Review: Maybe films should be made by film makers.

Rating: 4 stars
Summary: Pure, Lurid Entertainment
Review: There is something strangely appealing about this low-budget, nearly forgotten British horror film from 1957. It made the US rounds on the B side of horror double features in the late 50s and then pretty much dropped out of sight. Most movie review tomes dismiss it as a waste of time, but the horror genre (apart from a few "monstres sacres") is generally dismissed as a whole by these surveys. If approached within the confines of the late 1950s monster/horror movie genre, "Womaneater" holds it own quite well.

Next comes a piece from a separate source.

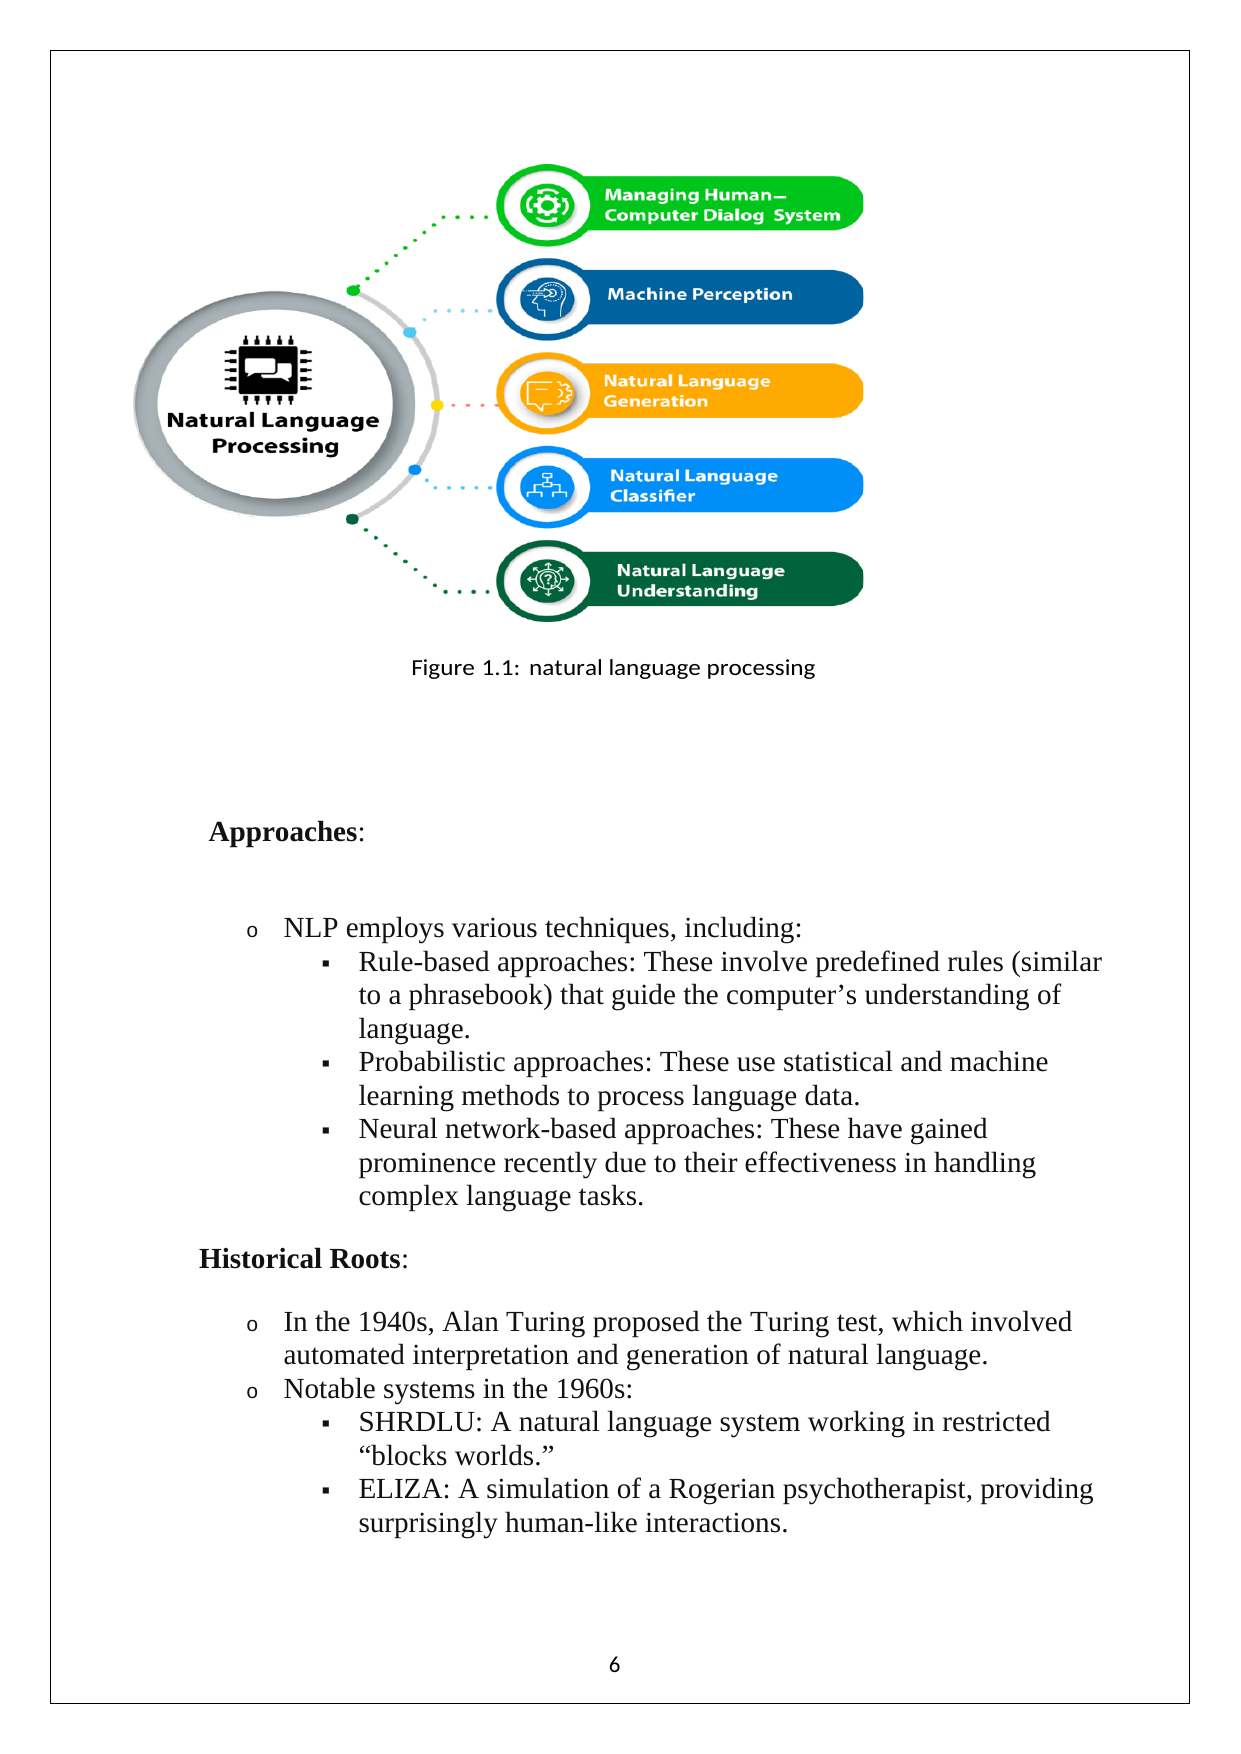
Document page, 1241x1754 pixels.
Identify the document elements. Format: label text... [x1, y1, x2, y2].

In terms of acting, there is really nothing to criticize. George Coulouris seems, for better or worse, born to play a faustian madman. He can achieve a wide-eyed look that is frankly rather disturbing. Joyce Gregg, as the housekeeper and frustrated former lover, is also successful at suggesting turmoil under the surface.

The film has the perfect horror-film look of its period: stock jungle footage plus shadowy studio interiors. Edwin Astley's soundtrack is heard to advantage on the DVD, and it's appropriately creepy. There is an overall luridness about this film that is just plain compelling. We first experience it in the so-called "dance of death", during which the native girl victim (Marpessa Dawn) does no dancing whatsoever, but rather swoons to an intoxicating drum beat. Later, a potential victim has her blouse ripped just enough so that we may glimpse her bra-strap. And when the mad doctor needs more plant food, he visits what looks like a seamy district of Soho (a highly effective location sequence, by the way). Such little concessions to a prurient audience add to the charm of the film. In addition, there is a walking dead scene that harkens back to the 1930s Universal horrors.

On to the monster. Here is where the film makes a tiny claim to immortality. This is no vampiric stalker, resurrected dinosaur, or bloodthirsty alien. It is, quite simply, a tree. But what a sinister, malevolent-looking tree it is! This fairly nightmarish invention is covered with shaggy tendrils and has two kinds of apparently powerful tentacles with which to grasp its prey. Of course, the prey must be placed into, or forced to enter the clutches of the tree, but that contributes to the originality of the conception.

This little gem has been out of circulation for many years. Previous video incarnations have been extremely shoddy, using broken elements with nearly inaudible sound. The DVD issue presents "Womaneater" in what must be the best condition possible, which is pretty good. See it, if you dare.